“It must be late!” she exclaimed.
It was nearly eight o’clock.
“But eight o’clock doesn’t count here, does it?” Terence asked, as they got up and turned inland again. They began to walk rather quickly down the hill on a little path between the olive trees.
They felt more intimate because they shared the knowledge of what eight o’clock in Richmond meant. Terence walked in front, for there was not room for them side by side.
“What I want to do in writing novels is very much what you want to do when you play the piano, I expect,” he began, turning and speaking over his shoulder. “We want to find out what’s behind things, don’t we?—Look at the lights down there,” he continued, “scattered about anyhow. Things I feel come to me like lights. . . . I want to combine them. . . . Have you ever seen fireworks that make figures? . . . I want to make figures. . . . Is that what you want to do?”
Now they were out on the road and could walk side by side.
“When I play the piano? Music is different. . . . But I see what you mean.” They tried to invent theories and to make their theories agree.
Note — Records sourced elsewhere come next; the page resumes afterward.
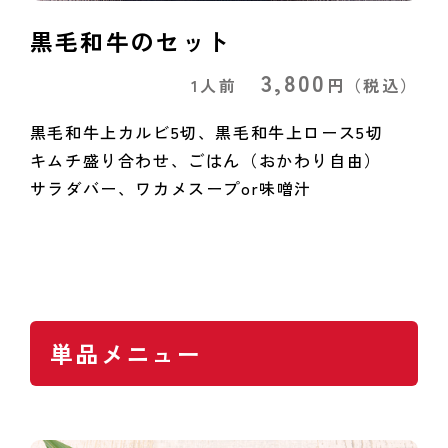
黒毛和牛のセット
3,800
1人前
円
（税込）
黒毛和牛上カルビ5切、黒毛和牛上ロース5切
キムチ盛り合わせ、ごはん（おかわり自由）
サラダバー、ワカメスープor味噌汁
単品メニュー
As Hewet had no knowledge of music, Rachel took his stick and drew figures in the thin white dust to explain how Bach wrote his fugues.
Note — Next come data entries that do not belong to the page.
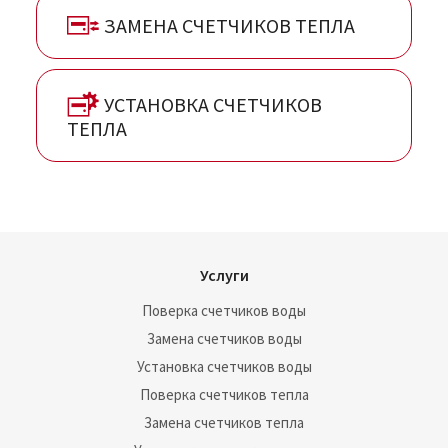
ЗАМЕНА СЧЕТЧИКОВ ТЕПЛА
УСТАНОВКА СЧЕТЧИКОВ
ТЕПЛА
Услуги
Поверка счетчиков воды
Замена счетчиков воды
Установка счетчиков воды
Поверка счетчиков тепла
Замена счетчиков тепла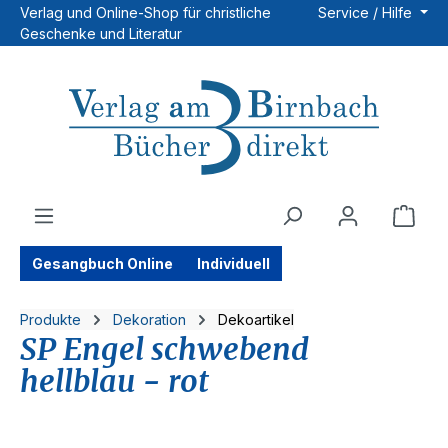
Verlag und Online-Shop für christliche
Service / Hilfe
Zum Hauptinhalt springen
Geschenke und Literatur
Ware
Gesangbuch Online
Individuell
Produkte
Dekoration
Dekoartikel
SP Engel schwebend
hellblau - rot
“My musical gift was ruined,” he explained, as they walked on after one of these demonstrations, “by the village organist at home, who had invented a system of notation which he tried to teach me, with the result that I never got to the tune-playing at all. My mother thought music wasn’t manly for boys; she wanted me to kill rats and birds—that’s the worst of living in the country. We live in Devonshire. It’s the loveliest place in the world. Only—it’s always difficult at home when one’s grown up. I’d like you to know one of my sisters. . . . Oh, here’s your gate—” He pushed it open. They paused for a moment. She could not ask him to come in. She could not say that she hoped they would meet again; there was nothing to be said, and so without a word she went through the gate, and was soon invisible. Directly Hewet lost sight of her, he felt the old discomfort return, even more strongly than before. Their talk had been interrupted in the middle, just as he was beginning to say the things he wanted to say. After all, what had they been able to say? He ran his mind over the things they had said, the random, unnecessary things which had eddied round and round and used up all the time, and drawn them so close together and flung them so far apart, and left him in the end unsatisfied, ignorant still of what she felt and of what she was like. What was the use of talking, talking, merely talking?